Top of DATA RECORDS

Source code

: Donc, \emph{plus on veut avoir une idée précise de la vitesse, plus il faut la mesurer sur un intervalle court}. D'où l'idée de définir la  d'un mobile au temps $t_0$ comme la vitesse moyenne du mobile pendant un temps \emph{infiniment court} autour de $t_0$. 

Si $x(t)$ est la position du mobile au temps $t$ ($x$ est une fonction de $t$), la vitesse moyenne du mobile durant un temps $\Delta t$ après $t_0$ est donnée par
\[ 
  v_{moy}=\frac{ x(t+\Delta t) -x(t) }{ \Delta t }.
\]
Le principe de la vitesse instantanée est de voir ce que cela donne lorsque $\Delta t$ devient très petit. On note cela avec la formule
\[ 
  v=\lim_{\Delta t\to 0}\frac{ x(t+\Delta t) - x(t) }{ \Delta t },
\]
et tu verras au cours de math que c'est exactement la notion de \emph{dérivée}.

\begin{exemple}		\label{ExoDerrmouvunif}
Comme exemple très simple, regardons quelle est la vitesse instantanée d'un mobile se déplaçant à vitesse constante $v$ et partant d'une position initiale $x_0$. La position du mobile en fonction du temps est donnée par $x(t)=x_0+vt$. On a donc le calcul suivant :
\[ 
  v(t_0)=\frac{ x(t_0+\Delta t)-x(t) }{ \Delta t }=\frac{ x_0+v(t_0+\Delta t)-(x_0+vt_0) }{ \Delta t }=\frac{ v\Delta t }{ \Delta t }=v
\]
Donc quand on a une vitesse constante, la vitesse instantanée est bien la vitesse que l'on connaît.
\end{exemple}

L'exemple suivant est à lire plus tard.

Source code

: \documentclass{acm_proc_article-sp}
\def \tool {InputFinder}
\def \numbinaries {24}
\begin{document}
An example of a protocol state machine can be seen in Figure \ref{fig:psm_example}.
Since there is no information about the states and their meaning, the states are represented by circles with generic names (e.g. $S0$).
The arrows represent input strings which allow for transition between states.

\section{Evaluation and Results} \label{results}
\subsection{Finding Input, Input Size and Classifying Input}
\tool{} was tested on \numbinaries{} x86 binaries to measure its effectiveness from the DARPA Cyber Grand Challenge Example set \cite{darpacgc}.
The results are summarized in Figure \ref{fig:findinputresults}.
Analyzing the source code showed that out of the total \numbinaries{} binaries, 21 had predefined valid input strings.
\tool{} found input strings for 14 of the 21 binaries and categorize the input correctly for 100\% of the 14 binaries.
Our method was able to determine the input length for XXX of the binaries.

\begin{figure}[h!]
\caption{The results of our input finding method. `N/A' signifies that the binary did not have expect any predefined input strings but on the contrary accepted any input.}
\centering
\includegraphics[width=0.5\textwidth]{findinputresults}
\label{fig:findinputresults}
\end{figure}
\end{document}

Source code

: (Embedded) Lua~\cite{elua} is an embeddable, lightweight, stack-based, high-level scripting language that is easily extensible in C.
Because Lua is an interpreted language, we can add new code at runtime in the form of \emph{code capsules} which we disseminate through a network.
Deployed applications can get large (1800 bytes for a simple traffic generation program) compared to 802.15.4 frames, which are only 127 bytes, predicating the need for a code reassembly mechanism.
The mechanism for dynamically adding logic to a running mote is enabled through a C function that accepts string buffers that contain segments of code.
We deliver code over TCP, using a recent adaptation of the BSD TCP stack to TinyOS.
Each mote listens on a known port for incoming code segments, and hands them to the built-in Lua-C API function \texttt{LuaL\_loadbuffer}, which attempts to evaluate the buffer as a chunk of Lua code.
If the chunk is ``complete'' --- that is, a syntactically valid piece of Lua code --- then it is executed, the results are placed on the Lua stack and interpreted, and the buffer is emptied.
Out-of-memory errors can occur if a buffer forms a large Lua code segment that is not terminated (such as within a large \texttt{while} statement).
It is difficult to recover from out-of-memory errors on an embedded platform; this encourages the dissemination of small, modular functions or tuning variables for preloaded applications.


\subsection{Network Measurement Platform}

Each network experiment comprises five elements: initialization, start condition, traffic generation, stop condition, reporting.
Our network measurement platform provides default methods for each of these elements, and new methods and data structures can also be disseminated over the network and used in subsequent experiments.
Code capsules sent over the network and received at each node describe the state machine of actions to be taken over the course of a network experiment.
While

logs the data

Bottom of DATA RECORDS

_WHAT YOU ARE ASKED TO DO_. Repeat each entry above exactly as it appears.

_TASK SOLUTION_.
Source code

: Donc, \emph{plus on veut avoir une idée précise de la vitesse, plus il faut la mesurer sur un intervalle court}. D'où l'idée de définir la  d'un mobile au temps $t_0$ comme la vitesse moyenne du mobile pendant un temps \emph{infiniment court} autour de $t_0$. 

Si $x(t)$ est la position du mobile au temps $t$ ($x$ est une fonction de $t$), la vitesse moyenne du mobile durant un temps $\Delta t$ après $t_0$ est donnée par
\[ 
  v_{moy}=\frac{ x(t+\Delta t) -x(t) }{ \Delta t }.
\]
Le principe de la vitesse instantanée est de voir ce que cela donne lorsque $\Delta t$ devient très petit. On note cela avec la formule
\[ 
  v=\lim_{\Delta t\to 0}\frac{ x(t+\Delta t) - x(t) }{ \Delta t },
\]
et tu verras au cours de math que c'est exactement la notion de \emph{dérivée}.

\begin{exemple}		\label{ExoDerrmouvunif}
Comme exemple très simple, regardons quelle est la vitesse instantanée d'un mobile se déplaçant à vitesse constante $v$ et partant d'une position initiale $x_0$. La position du mobile en fonction du temps est donnée par $x(t)=x_0+vt$. On a donc le calcul suivant :
\[ 
  v(t_0)=\frac{ x(t_0+\Delta t)-x(t) }{ \Delta t }=\frac{ x_0+v(t_0+\Delta t)-(x_0+vt_0) }{ \Delta t }=\frac{ v\Delta t }{ \Delta t }=v
\]
Donc quand on a une vitesse constante, la vitesse instantanée est bien la vitesse que l'on connaît.
\end{exemple}

L'exemple suivant est à lire plus tard.

Source code

: \documentclass{acm_proc_article-sp}
\def \tool {InputFinder}
\def \numbinaries {24}
\begin{document}
An example of a protocol state machine can be seen in Figure \ref{fig:psm_example}.
Since there is no information about the states and their meaning, the states are represented by circles with generic names (e.g. $S0$).
The arrows represent input strings which allow for transition between states.

\section{Evaluation and Results} \label{results}
\subsection{Finding Input, Input Size and Classifying Input}
\tool{} was tested on \numbinaries{} x86 binaries to measure its effectiveness from the DARPA Cyber Grand Challenge Example set \cite{darpacgc}.
The results are summarized in Figure \ref{fig:findinputresults}.
Analyzing the source code showed that out of the total \numbinaries{} binaries, 21 had predefined valid input strings.
\tool{} found input strings for 14 of the 21 binaries and categorize the input correctly for 100\% of the 14 binaries.
Our method was able to determine the input length for XXX of the binaries.

\begin{figure}[h!]
\caption{The results of our input finding method. `N/A' signifies that the binary did not have expect any predefined input strings but on the contrary accepted any input.}
\centering
\includegraphics[width=0.5\textwidth]{findinputresults}
\label{fig:findinputresults}
\end{figure}
\end{document}

Source code

: (Embedded) Lua~\cite{elua} is an embeddable, lightweight, stack-based, high-level scripting language that is easily extensible in C.
Because Lua is an interpreted language, we can add new code at runtime in the form of \emph{code capsules} which we disseminate through a network.
Deployed applications can get large (1800 bytes for a simple traffic generation program) compared to 802.15.4 frames, which are only 127 bytes, predicating the need for a code reassembly mechanism.
The mechanism for dynamically adding logic to a running mote is enabled through a C function that accepts string buffers that contain segments of code.
We deliver code over TCP, using a recent adaptation of the BSD TCP stack to TinyOS.
Each mote listens on a known port for incoming code segments, and hands them to the built-in Lua-C API function \texttt{LuaL\_loadbuffer}, which attempts to evaluate the buffer as a chunk of Lua code.
If the chunk is ``complete'' --- that is, a syntactically valid piece of Lua code --- then it is executed, the results are placed on the Lua stack and interpreted, and the buffer is emptied.
Out-of-memory errors can occur if a buffer forms a large Lua code segment that is not terminated (such as within a large \texttt{while} statement).
It is difficult to recover from out-of-memory errors on an embedded platform; this encourages the dissemination of small, modular functions or tuning variables for preloaded applications.


\subsection{Network Measurement Platform}

Each network experiment comprises five elements: initialization, start condition, traffic generation, stop condition, reporting.
Our network measurement platform provides default methods for each of these elements, and new methods and data structures can also be disseminated over the network and used in subsequent experiments.
Code capsules sent over the network and received at each node describe the state machine of actions to be taken over the course of a network experiment.
While

logs the data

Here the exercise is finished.